*Task statement*
All that is needed is an exact copy of the lines from the beginning of the data below through the line containing "hfov_deg: 104.2", minus the pictures.

*Supplied data*
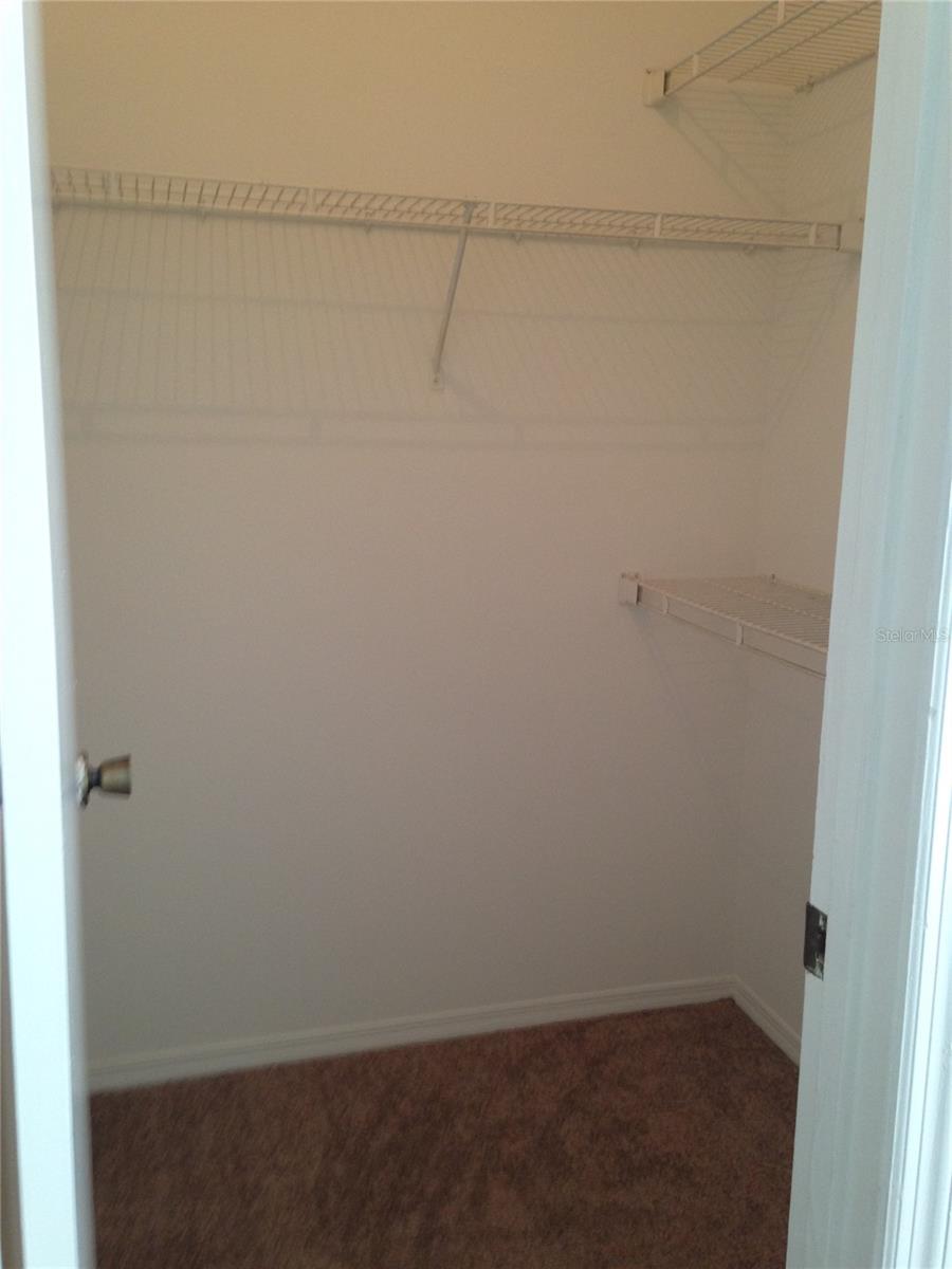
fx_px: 1210
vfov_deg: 55.4
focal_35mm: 33
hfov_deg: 42.9
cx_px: 476
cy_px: 634
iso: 125
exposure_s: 1/20
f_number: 2.4
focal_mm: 4.12
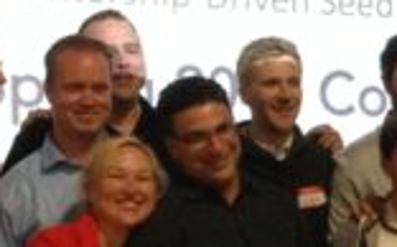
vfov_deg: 8.6
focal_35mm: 150
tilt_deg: -1.8
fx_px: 1621
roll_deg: +1.8
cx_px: 327
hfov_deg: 13.9
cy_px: 306
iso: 320
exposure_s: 1/20
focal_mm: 4.12
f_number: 2.4
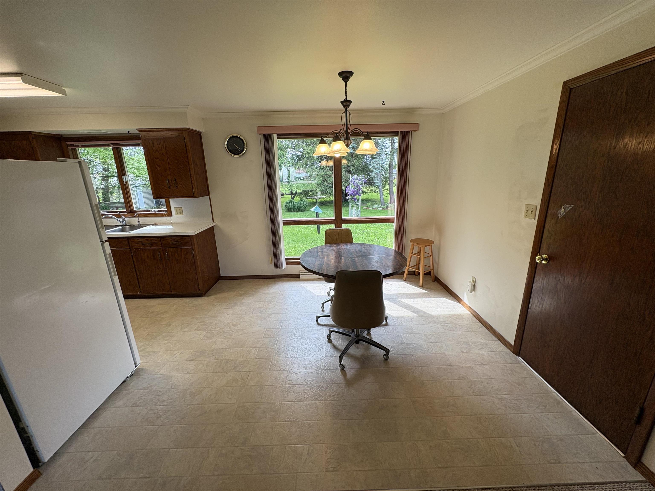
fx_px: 265
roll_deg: +2.0
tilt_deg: -15.3
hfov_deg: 102.1
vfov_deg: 85.7
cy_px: 246
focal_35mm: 14
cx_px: 328
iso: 50
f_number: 2.2
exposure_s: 1/120
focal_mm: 2.22
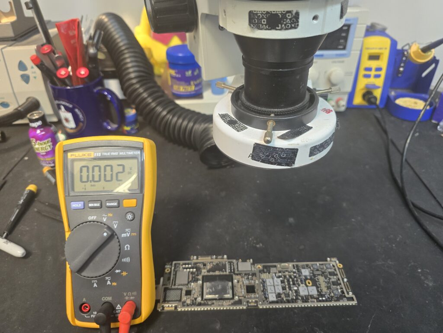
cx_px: 222
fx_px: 294
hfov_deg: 73.9
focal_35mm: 23
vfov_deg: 58.9
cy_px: 166
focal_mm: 6.3
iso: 400
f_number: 1.7
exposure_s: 1/120
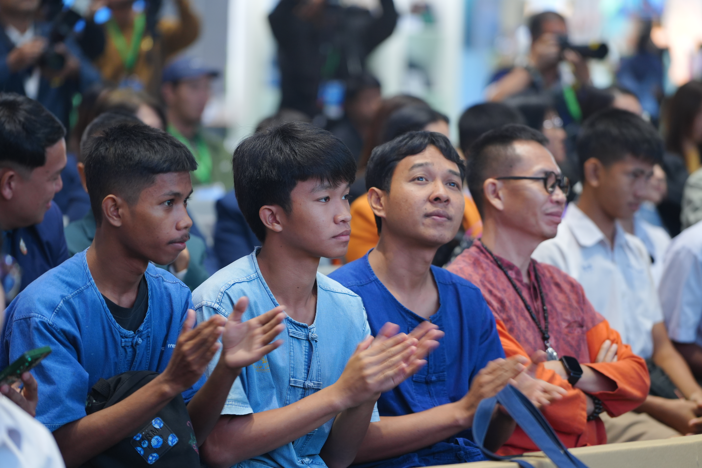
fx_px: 3354
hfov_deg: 11.9
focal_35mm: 172
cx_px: 351
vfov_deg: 8.0
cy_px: 234
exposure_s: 1/60
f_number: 4
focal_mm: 172
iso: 1000
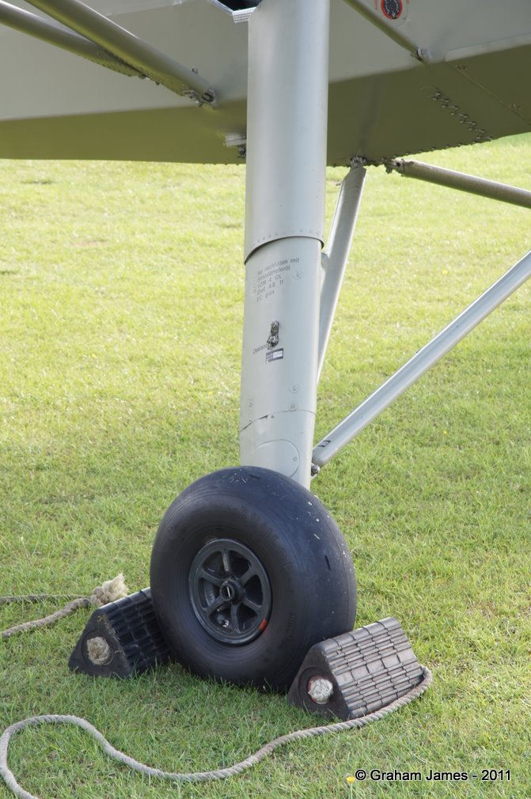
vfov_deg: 17.1
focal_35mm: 120
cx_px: 266
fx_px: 2661
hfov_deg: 11.4
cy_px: 400
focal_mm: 80
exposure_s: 1/13
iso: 100
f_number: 10
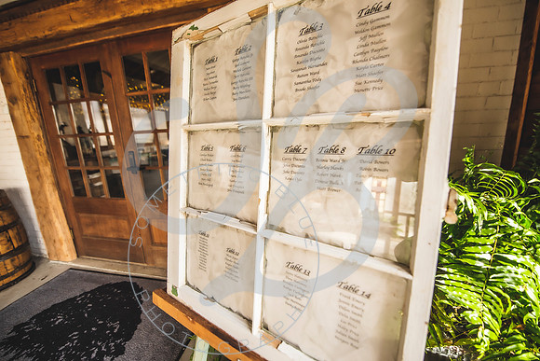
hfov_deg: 104.2
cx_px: 270
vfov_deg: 81.2
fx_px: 210
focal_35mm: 14
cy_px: 180
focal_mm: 14
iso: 500
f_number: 2.8
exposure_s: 1/320
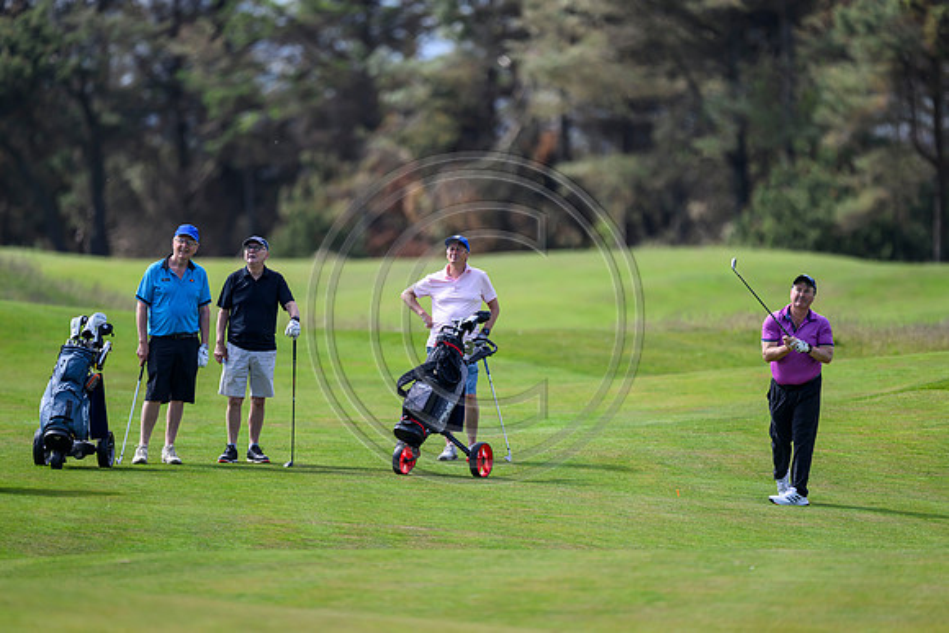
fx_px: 14765
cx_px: 474
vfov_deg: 2.5
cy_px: 316
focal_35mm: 560
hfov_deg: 3.7
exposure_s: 1/2500
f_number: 4
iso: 500
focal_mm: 560
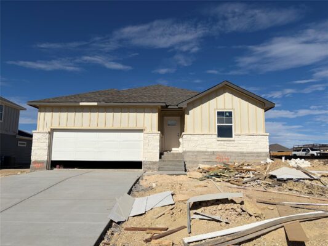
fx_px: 246
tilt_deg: +8.8
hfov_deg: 67.3
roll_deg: -0.6
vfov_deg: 53.1
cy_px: 123
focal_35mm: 26
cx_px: 164
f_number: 1.6
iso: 50
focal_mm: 5.96
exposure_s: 1/11905
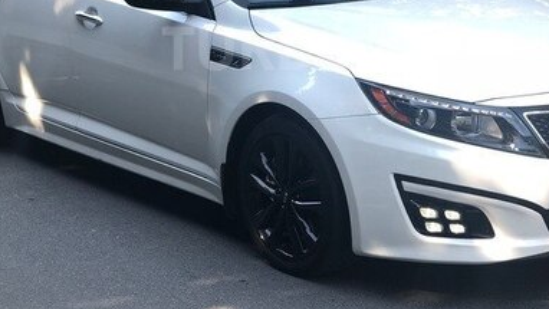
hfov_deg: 21.8
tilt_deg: -11.0
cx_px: 309
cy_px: 48
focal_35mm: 98
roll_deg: +0.6
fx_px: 1427
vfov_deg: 12.3
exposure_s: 1/60
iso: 16
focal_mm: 6
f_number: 2.4
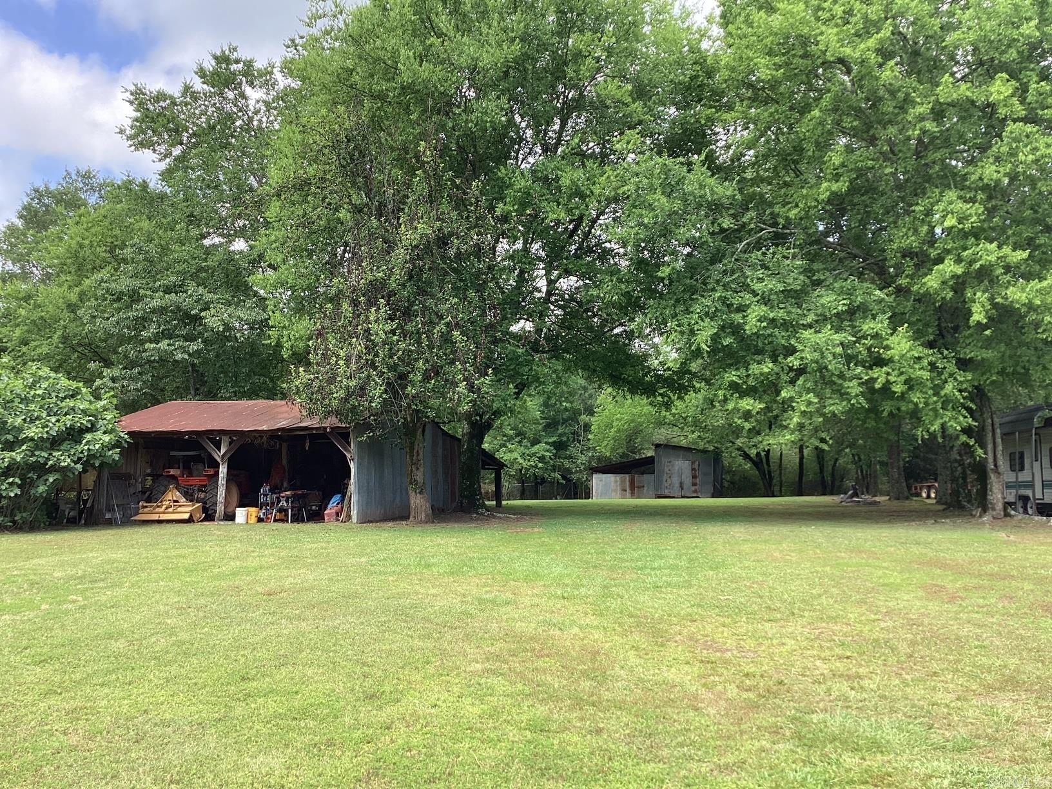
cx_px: 526
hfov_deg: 58.4
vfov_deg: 45.4
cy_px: 394
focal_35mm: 31
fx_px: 942
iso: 25
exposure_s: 1/283
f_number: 2.4
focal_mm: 3.3
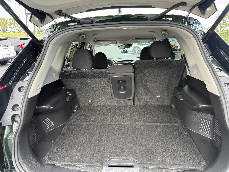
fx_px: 159
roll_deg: -0.8
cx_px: 114
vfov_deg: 56.8
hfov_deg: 71.6
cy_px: 86
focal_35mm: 24
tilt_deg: -16.8
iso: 80
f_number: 1.78
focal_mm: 6.76
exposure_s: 1/173
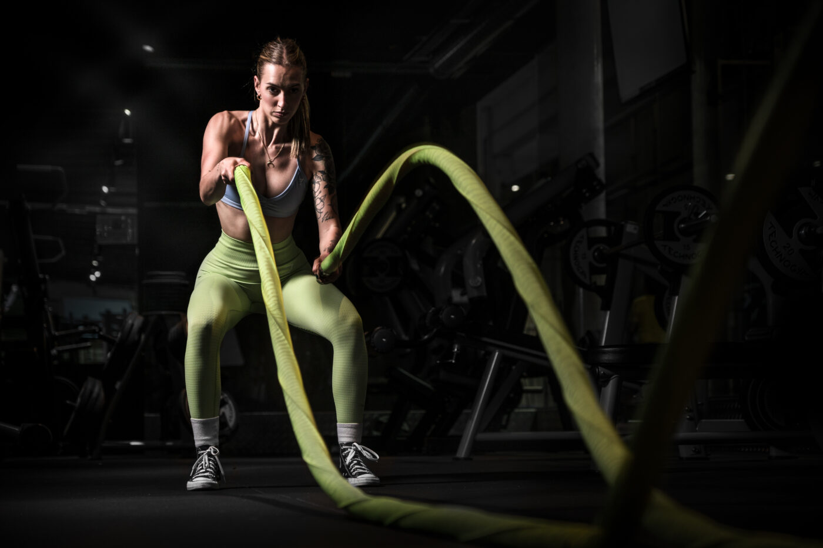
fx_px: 1897
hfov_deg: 24.5
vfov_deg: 16.5
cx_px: 412
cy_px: 274
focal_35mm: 83
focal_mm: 83
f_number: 4.5
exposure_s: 1/160
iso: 200
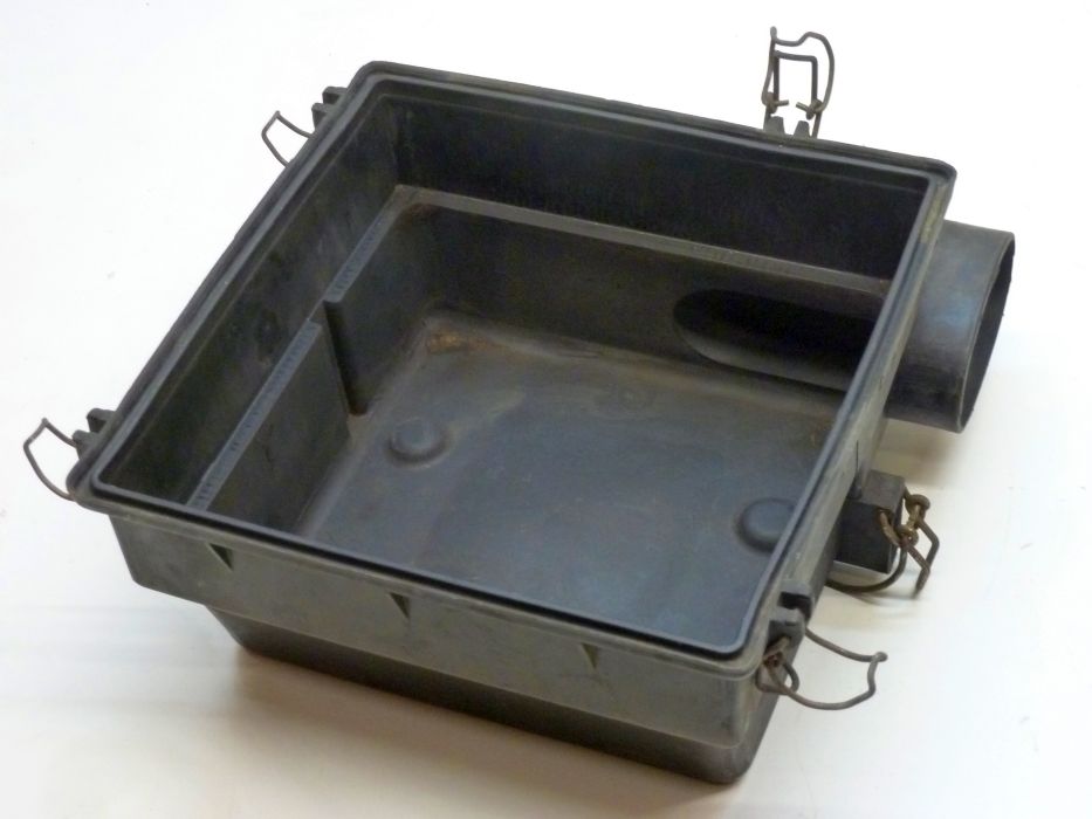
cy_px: 410
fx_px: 1988
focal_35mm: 63
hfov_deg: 30.7
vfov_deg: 23.3
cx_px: 546
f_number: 4
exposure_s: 1/8
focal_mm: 10.3
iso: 400
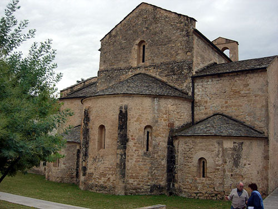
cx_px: 139
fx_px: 289
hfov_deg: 51.4
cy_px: 104
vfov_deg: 39.7
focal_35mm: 36
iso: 50
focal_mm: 7.5
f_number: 3
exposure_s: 1/73.9
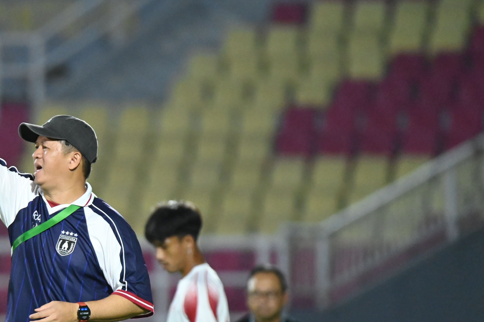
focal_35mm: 1091
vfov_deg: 1.3
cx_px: 56
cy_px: 252
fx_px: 14658
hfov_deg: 1.9
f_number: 6.3
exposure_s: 1/640
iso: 10000
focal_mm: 600
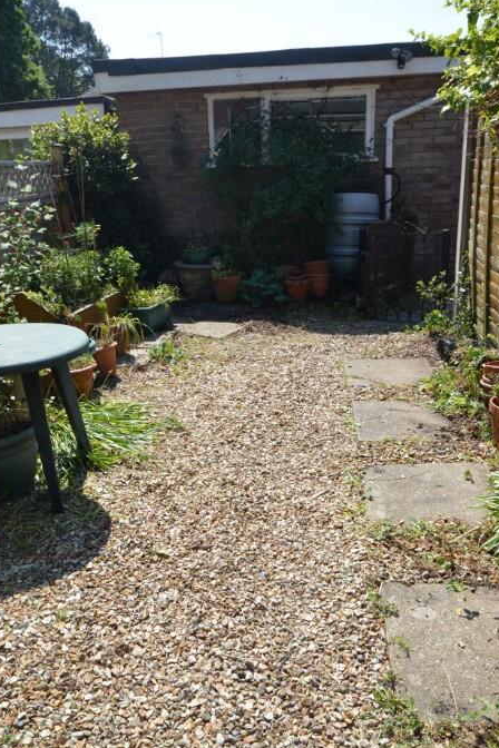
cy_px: 375
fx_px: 665
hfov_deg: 41.1
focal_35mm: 32
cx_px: 236
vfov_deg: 58.7
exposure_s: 1/250
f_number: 8
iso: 140
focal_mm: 14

*Answer below*
fx_px: 1210
vfov_deg: 55.4
focal_35mm: 33
hfov_deg: 42.9
cx_px: 476
cy_px: 634
iso: 125
exposure_s: 1/20
f_number: 2.4
focal_mm: 4.12
vfov_deg: 8.6
focal_35mm: 150
tilt_deg: -1.8
fx_px: 1621
roll_deg: +1.8
cx_px: 327
hfov_deg: 13.9
cy_px: 306
iso: 320
exposure_s: 1/20
focal_mm: 4.12
f_number: 2.4
fx_px: 265
roll_deg: +2.0
tilt_deg: -15.3
hfov_deg: 102.1
vfov_deg: 85.7
cy_px: 246
focal_35mm: 14
cx_px: 328
iso: 50
f_number: 2.2
exposure_s: 1/120
focal_mm: 2.22
cx_px: 222
fx_px: 294
hfov_deg: 73.9
focal_35mm: 23
vfov_deg: 58.9
cy_px: 166
focal_mm: 6.3
iso: 400
f_number: 1.7
exposure_s: 1/120
fx_px: 3354
hfov_deg: 11.9
focal_35mm: 172
cx_px: 351
vfov_deg: 8.0
cy_px: 234
exposure_s: 1/60
f_number: 4
focal_mm: 172
iso: 1000
vfov_deg: 17.1
focal_35mm: 120
cx_px: 266
fx_px: 2661
hfov_deg: 11.4
cy_px: 400
focal_mm: 80
exposure_s: 1/13
iso: 100
f_number: 10
hfov_deg: 104.2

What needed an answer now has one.